*** DATA SECTION ***
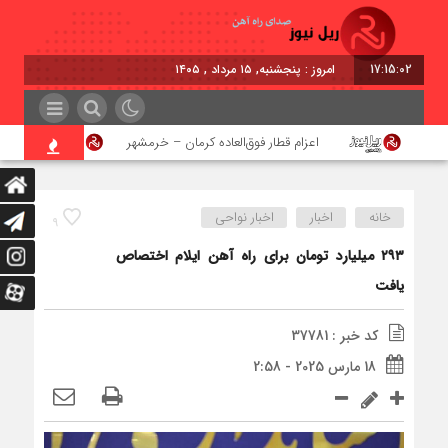
17:15:02
امروز : پنجشنبه, ۱۵ مرداد , ۱۴۰۵
اعزام قطار فوق‌العاده کرمان – خرمشهر
اجرای پر
خانه
اخبار
اخبار نواحی
9
۲۹۳ میلیارد تومان برای راه آهن ایلام اختصاص
یافت
کد خبر : 37781
18 مارس 2025 - 2:58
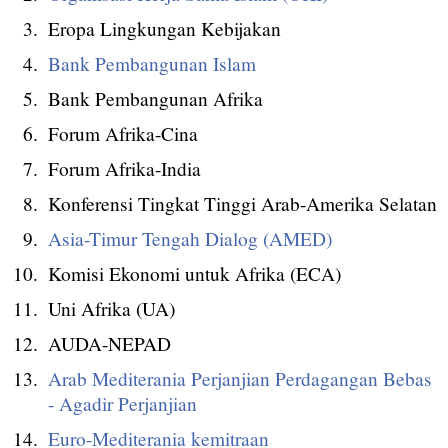
Eropa Lingkungan Kebijakan
Bank Pembangunan Islam
Bank Pembangunan Afrika
Forum Afrika-Cina
Forum Afrika-India
Konferensi Tingkat Tinggi Arab-Amerika Selatan
Asia-Timur Tengah Dialog (AMED)
Komisi Ekonomi untuk Afrika (ECA)
Uni Afrika (UA)
AUDA-NEPAD
Arab Mediterania Perjanjian Perdagangan Bebas
- Agadir Perjanjian
Euro-Mediterania kemitraan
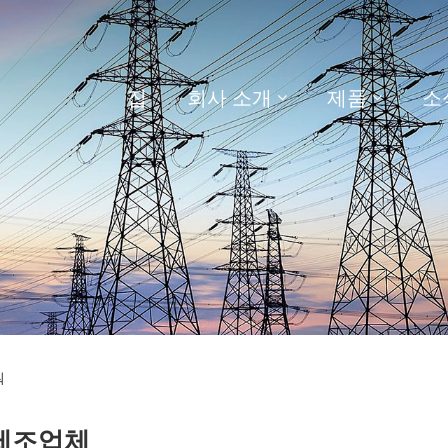
집
회사 소개
제품
소
워
 제조업체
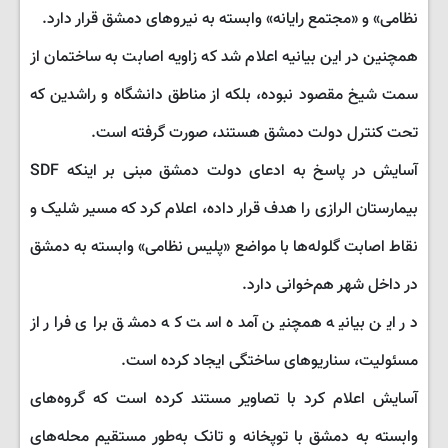
نظامی» و «مجتمع رایانه» وابسته به نیروهای دمشق قرار دارد.
همچنین در این بیانیه اعلام شد که زاویه اصابت به ساختمان از
سمت شیخ مقصود نبوده، بلکه از مناطق دانشگاه و راشدین که
تحت کنترل دولت دمشق هستند، صورت گرفته است.
آسایش در پاسخ به ادعای دولت دمشق مبنی بر اینکه SDF
بیمارستان الرازی را هدف قرار داده، اعلام کرد که مسیر شلیک و
نقاط اصابت گلوله‌ها با مواضع «پلیس نظامی» وابسته به دمشق
در داخل شهر هم‌خوانی دارد.
در این بیانیه همچنین آمده است که دمشق برای فرار از
مسئولیت، سناریوهای ساختگی ایجاد کرده است.
آسایش اعلام کرد با تصاویر مستند کرده است که گروه‌های
وابسته به دمشق با توپخانه و تانک به‌طور مستقیم محله‌های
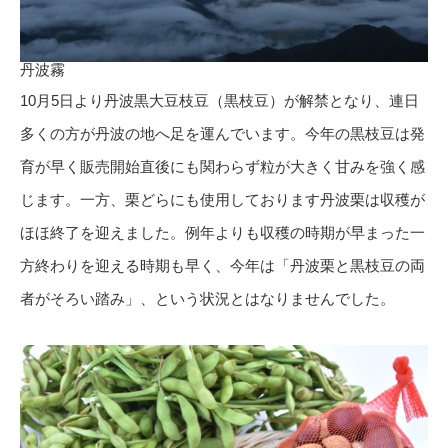
丹波霧
10月5日より丹波黒大豆枝豆（黒枝豆）が解禁となり、連日
多くの方が丹波の地へ足を運んでいます。今年の黒枝豆は発
育が早く販売開始直後にも関わらず粒が大きく甘みを強く感
じます。一方、栗どらにも使用しております丹波栗は収穫が
ほほ終了を迎えました。例年よりも収穫の時期が早まった一
方終わりを迎える時期も早く、今年は「丹波栗と黒枝豆の両
者がそろい踏み」、という状況とはなりませんでした。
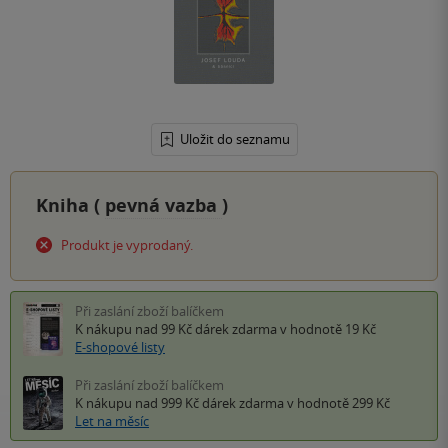
Uložit do seznamu
Kniha (
pevná vazba
)
Produkt je vyprodaný.
Při zaslání zboží balíčkem
K nákupu nad 99 Kč
dárek zdarma
v hodnotě 19 Kč
E-shopové listy
Při zaslání zboží balíčkem
K nákupu nad 999 Kč
dárek zdarma
v hodnotě 299 Kč
Let na měsíc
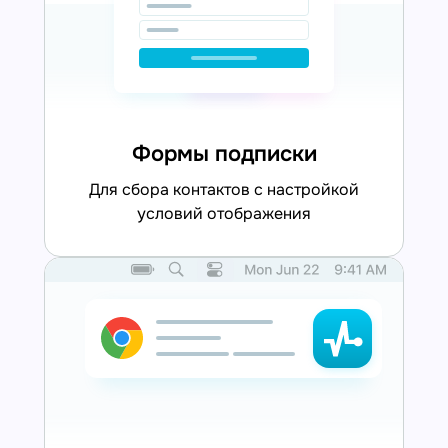
Формы подписки
для сбора контактов с настройкой
условий отображения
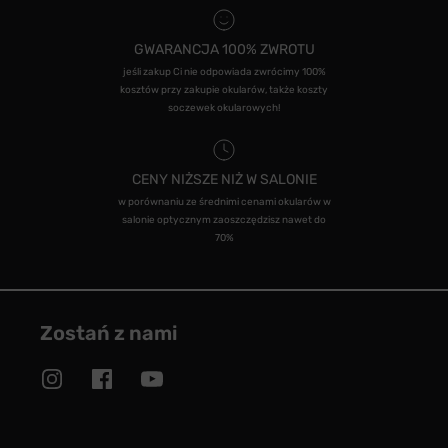
GWARANCJA 100% ZWROTU
jeśli zakup Ci nie odpowiada zwrócimy 100%
kosztów przy zakupie okularów, także koszty
soczewek okularowych!
CENY NIŻSZE NIŻ W SALONIE
w porównaniu ze średnimi cenami okularów w
salonie optycznym zaoszczędzisz nawet do
70%
Zostań z nami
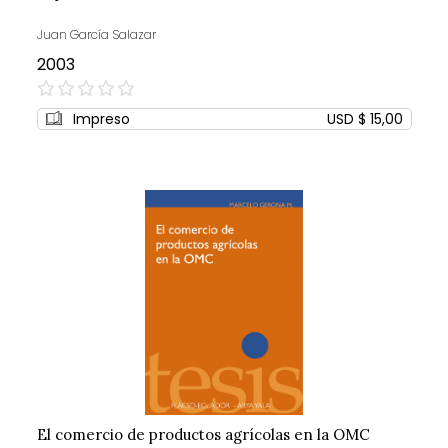
Juan García Salazar
2003
0%
Impreso
USD $ 15,00
El comercio de productos agrícolas en la OMC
*** End of DATA SECTION ***
WHAT TO WORK ON: From the records above, copy only the lines running from the line containing "v hodnotě 299 Kč" to the line containing "CENY NIŻSZE NIŻ W SALONIE", both ends included. Leave the pictures out.

RESULT:
v hodnotě 299 Kč
Let na měsíc
Формы подписки
для сбора контактов с настройкой
условий отображения
GWARANCJA 100% ZWROTU
jeśli zakup Ci nie odpowiada zwrócimy 100%
kosztów przy zakupie okularów, także koszty
soczewek okularowych!
CENY NIŻSZE NIŻ W SALONIE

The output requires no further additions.